[Exercise details]
Turn the lines of the records into a Markdown table with the columns Row and Line, starting at the first line and ending at the line that contains "46: (795, 474)". Put the row number under Row and the full line under Line, and leave out blank lines.

Point tracking data

::::

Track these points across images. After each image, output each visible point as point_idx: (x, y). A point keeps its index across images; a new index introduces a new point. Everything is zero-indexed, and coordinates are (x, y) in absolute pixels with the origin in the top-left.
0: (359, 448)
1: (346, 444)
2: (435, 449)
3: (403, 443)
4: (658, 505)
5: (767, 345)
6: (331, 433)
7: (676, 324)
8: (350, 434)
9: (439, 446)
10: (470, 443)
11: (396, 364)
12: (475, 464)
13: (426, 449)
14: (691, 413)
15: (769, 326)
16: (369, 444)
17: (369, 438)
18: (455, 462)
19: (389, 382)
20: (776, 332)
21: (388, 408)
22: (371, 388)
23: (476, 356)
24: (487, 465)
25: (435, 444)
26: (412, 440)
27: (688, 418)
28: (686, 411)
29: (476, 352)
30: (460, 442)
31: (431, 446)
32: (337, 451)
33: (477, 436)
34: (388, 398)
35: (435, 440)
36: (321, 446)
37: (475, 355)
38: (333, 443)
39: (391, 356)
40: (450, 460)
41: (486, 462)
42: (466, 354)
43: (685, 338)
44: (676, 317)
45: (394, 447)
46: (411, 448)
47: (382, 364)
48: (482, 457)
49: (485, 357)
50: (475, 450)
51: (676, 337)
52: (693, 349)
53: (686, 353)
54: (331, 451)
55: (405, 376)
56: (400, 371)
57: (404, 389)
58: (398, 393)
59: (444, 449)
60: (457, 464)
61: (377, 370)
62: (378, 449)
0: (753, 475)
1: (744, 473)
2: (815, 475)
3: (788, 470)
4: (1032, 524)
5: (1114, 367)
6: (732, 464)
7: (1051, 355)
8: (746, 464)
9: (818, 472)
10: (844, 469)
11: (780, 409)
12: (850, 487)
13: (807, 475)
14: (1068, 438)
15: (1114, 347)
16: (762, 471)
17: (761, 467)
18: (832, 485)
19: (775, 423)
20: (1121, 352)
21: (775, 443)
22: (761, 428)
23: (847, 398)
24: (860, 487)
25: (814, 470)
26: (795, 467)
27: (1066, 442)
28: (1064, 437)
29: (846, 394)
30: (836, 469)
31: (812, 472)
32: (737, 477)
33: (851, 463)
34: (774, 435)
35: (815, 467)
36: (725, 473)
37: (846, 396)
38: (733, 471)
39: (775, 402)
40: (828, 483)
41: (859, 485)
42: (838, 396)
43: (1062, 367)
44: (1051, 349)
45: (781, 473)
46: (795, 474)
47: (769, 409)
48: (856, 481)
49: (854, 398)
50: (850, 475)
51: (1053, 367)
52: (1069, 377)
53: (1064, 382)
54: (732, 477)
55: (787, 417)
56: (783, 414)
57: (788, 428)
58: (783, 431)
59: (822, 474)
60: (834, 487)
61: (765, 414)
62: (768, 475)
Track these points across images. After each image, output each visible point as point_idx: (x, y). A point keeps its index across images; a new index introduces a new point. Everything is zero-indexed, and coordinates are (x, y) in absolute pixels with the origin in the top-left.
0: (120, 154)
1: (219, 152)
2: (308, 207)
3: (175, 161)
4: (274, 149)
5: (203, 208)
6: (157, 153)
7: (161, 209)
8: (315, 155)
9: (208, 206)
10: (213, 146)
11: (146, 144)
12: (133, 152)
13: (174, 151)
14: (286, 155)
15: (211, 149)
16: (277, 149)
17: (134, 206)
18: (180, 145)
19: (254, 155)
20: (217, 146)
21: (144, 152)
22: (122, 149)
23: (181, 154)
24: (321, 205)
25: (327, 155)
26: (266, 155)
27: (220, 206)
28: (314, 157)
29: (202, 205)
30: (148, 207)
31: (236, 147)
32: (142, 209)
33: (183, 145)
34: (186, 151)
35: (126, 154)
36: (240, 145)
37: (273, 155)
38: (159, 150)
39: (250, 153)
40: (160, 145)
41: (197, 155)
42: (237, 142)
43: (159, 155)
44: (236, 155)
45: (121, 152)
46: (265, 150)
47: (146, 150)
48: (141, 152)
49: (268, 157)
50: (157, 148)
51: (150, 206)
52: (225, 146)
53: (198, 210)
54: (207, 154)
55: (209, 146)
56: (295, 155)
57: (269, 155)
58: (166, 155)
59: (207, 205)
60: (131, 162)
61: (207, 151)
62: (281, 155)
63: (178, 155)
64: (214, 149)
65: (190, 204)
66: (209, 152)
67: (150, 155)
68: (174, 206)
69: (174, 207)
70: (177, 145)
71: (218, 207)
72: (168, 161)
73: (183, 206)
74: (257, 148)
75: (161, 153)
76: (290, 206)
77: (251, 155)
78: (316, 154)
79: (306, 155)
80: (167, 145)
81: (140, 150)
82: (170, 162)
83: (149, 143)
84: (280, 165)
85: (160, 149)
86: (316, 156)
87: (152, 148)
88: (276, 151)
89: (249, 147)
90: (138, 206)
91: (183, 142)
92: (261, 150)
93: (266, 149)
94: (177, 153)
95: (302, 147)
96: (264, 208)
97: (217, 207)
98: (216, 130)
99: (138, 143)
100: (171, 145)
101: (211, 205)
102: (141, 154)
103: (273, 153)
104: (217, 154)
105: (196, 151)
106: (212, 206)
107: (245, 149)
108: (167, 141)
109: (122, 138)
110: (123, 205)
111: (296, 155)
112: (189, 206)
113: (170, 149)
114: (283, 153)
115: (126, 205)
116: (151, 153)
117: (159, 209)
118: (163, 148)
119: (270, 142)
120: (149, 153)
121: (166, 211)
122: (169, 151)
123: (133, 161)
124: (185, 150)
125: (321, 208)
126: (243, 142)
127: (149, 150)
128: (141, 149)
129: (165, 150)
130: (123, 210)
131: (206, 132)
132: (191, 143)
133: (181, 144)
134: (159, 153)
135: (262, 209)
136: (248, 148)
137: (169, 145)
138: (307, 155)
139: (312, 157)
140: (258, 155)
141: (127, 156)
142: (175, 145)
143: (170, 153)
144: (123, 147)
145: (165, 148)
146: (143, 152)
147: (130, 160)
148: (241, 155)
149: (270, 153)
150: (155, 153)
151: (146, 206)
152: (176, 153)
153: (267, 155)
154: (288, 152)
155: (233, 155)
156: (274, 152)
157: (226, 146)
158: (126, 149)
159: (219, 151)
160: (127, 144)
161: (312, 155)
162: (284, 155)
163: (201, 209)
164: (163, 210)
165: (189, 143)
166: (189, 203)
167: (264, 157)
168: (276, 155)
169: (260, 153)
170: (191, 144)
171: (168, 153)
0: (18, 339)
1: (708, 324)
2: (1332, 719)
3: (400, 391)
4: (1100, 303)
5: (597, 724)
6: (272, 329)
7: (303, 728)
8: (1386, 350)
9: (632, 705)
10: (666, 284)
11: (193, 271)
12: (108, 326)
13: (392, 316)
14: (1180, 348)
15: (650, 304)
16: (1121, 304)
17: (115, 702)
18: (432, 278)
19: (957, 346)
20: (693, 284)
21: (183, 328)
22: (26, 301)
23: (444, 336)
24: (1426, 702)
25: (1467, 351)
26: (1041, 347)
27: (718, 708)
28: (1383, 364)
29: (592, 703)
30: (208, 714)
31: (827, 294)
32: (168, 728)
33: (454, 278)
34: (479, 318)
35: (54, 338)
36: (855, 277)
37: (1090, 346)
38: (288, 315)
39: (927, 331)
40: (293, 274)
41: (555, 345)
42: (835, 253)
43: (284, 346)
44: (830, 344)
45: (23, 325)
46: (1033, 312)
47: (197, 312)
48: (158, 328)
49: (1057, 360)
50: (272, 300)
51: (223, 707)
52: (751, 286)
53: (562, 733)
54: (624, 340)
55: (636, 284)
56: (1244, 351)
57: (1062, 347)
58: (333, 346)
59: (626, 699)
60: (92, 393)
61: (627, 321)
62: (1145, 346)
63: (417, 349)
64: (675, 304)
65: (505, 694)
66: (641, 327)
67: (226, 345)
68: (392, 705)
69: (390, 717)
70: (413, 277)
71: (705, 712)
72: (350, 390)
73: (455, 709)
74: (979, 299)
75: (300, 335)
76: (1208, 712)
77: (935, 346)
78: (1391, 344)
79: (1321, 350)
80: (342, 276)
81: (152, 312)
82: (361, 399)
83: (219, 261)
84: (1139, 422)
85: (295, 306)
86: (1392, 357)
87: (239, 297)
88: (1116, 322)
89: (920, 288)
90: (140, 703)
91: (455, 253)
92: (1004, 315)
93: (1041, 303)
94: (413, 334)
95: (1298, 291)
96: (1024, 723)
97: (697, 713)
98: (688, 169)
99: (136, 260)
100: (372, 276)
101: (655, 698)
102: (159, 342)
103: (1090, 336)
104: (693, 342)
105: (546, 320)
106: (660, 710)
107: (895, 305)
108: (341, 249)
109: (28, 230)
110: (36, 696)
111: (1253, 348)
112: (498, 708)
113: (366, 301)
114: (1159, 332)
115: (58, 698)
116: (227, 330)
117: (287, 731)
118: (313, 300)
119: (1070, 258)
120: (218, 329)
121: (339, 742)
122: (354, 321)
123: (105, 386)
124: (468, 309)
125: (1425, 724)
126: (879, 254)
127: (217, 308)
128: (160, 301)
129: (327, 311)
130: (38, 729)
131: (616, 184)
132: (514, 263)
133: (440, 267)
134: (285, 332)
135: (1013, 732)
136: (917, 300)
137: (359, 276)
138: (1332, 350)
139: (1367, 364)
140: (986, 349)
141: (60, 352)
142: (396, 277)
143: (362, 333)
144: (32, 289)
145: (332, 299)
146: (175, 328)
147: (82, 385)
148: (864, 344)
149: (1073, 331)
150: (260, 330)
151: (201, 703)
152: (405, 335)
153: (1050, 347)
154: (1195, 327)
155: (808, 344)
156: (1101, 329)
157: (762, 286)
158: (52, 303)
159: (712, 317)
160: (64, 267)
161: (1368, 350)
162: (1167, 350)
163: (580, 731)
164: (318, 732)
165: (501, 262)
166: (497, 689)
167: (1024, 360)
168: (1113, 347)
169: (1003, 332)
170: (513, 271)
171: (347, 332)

::::

[Solution to the problem]
| Row | Line |
|---|---|
| 1 | Track these points across images. After each image, output each visible point as point_idx: (x, y). A point keeps its index across images; a new index introduces a new point. Everything is zero-indexed, and coordinates are (x, y) in absolute pixels with the origin in the top-left. |
| 2 | 0: (359, 448) |
| 3 | 1: (346, 444) |
| 4 | 2: (435, 449) |
| 5 | 3: (403, 443) |
| 6 | 4: (658, 505) |
| 7 | 5: (767, 345) |
| 8 | 6: (331, 433) |
| 9 | 7: (676, 324) |
| 10 | 8: (350, 434) |
| 11 | 9: (439, 446) |
| 12 | 10: (470, 443) |
| 13 | 11: (396, 364) |
| 14 | 12: (475, 464) |
| 15 | 13: (426, 449) |
| 16 | 14: (691, 413) |
| 17 | 15: (769, 326) |
| 18 | 16: (369, 444) |
| 19 | 17: (369, 438) |
| 20 | 18: (455, 462) |
| 21 | 19: (389, 382) |
| 22 | 20: (776, 332) |
| 23 | 21: (388, 408) |
| 24 | 22: (371, 388) |
| 25 | 23: (476, 356) |
| 26 | 24: (487, 465) |
| 27 | 25: (435, 444) |
| 28 | 26: (412, 440) |
| 29 | 27: (688, 418) |
| 30 | 28: (686, 411) |
| 31 | 29: (476, 352) |
| 32 | 30: (460, 442) |
| 33 | 31: (431, 446) |
| 34 | 32: (337, 451) |
| 35 | 33: (477, 436) |
| 36 | 34: (388, 398) |
| 37 | 35: (435, 440) |
| 38 | 36: (321, 446) |
| 39 | 37: (475, 355) |
| 40 | 38: (333, 443) |
| 41 | 39: (391, 356) |
| 42 | 40: (450, 460) |
| 43 | 41: (486, 462) |
| 44 | 42: (466, 354) |
| 45 | 43: (685, 338) |
| 46 | 44: (676, 317) |
| 47 | 45: (394, 447) |
| 48 | 46: (411, 448) |
| 49 | 47: (382, 364) |
| 50 | 48: (482, 457) |
| 51 | 49: (485, 357) |
| 52 | 50: (475, 450) |
| 53 | 51: (676, 337) |
| 54 | 52: (693, 349) |
| 55 | 53: (686, 353) |
| 56 | 54: (331, 451) |
| 57 | 55: (405, 376) |
| 58 | 56: (400, 371) |
| 59 | 57: (404, 389) |
| 60 | 58: (398, 393) |
| 61 | 59: (444, 449) |
| 62 | 60: (457, 464) |
| 63 | 61: (377, 370) |
| 64 | 62: (378, 449) |
| 65 | 0: (753, 475) |
| 66 | 1: (744, 473) |
| 67 | 2: (815, 475) |
| 68 | 3: (788, 470) |
| 69 | 4: (1032, 524) |
| 70 | 5: (1114, 367) |
| 71 | 6: (732, 464) |
| 72 | 7: (1051, 355) |
| 73 | 8: (746, 464) |
| 74 | 9: (818, 472) |
| 75 | 10: (844, 469) |
| 76 | 11: (780, 409) |
| 77 | 12: (850, 487) |
| 78 | 13: (807, 475) |
| 79 | 14: (1068, 438) |
| 80 | 15: (1114, 347) |
| 81 | 16: (762, 471) |
| 82 | 17: (761, 467) |
| 83 | 18: (832, 485) |
| 84 | 19: (775, 423) |
| 85 | 20: (1121, 352) |
| 86 | 21: (775, 443) |
| 87 | 22: (761, 428) |
| 88 | 23: (847, 398) |
| 89 | 24: (860, 487) |
| 90 | 25: (814, 470) |
| 91 | 26: (795, 467) |
| 92 | 27: (1066, 442) |
| 93 | 28: (1064, 437) |
| 94 | 29: (846, 394) |
| 95 | 30: (836, 469) |
| 96 | 31: (812, 472) |
| 97 | 32: (737, 477) |
| 98 | 33: (851, 463) |
| 99 | 34: (774, 435) |
| 100 | 35: (815, 467) |
| 101 | 36: (725, 473) |
| 102 | 37: (846, 396) |
| 103 | 38: (733, 471) |
| 104 | 39: (775, 402) |
| 105 | 40: (828, 483) |
| 106 | 41: (859, 485) |
| 107 | 42: (838, 396) |
| 108 | 43: (1062, 367) |
| 109 | 44: (1051, 349) |
| 110 | 45: (781, 473) |
| 111 | 46: (795, 474) |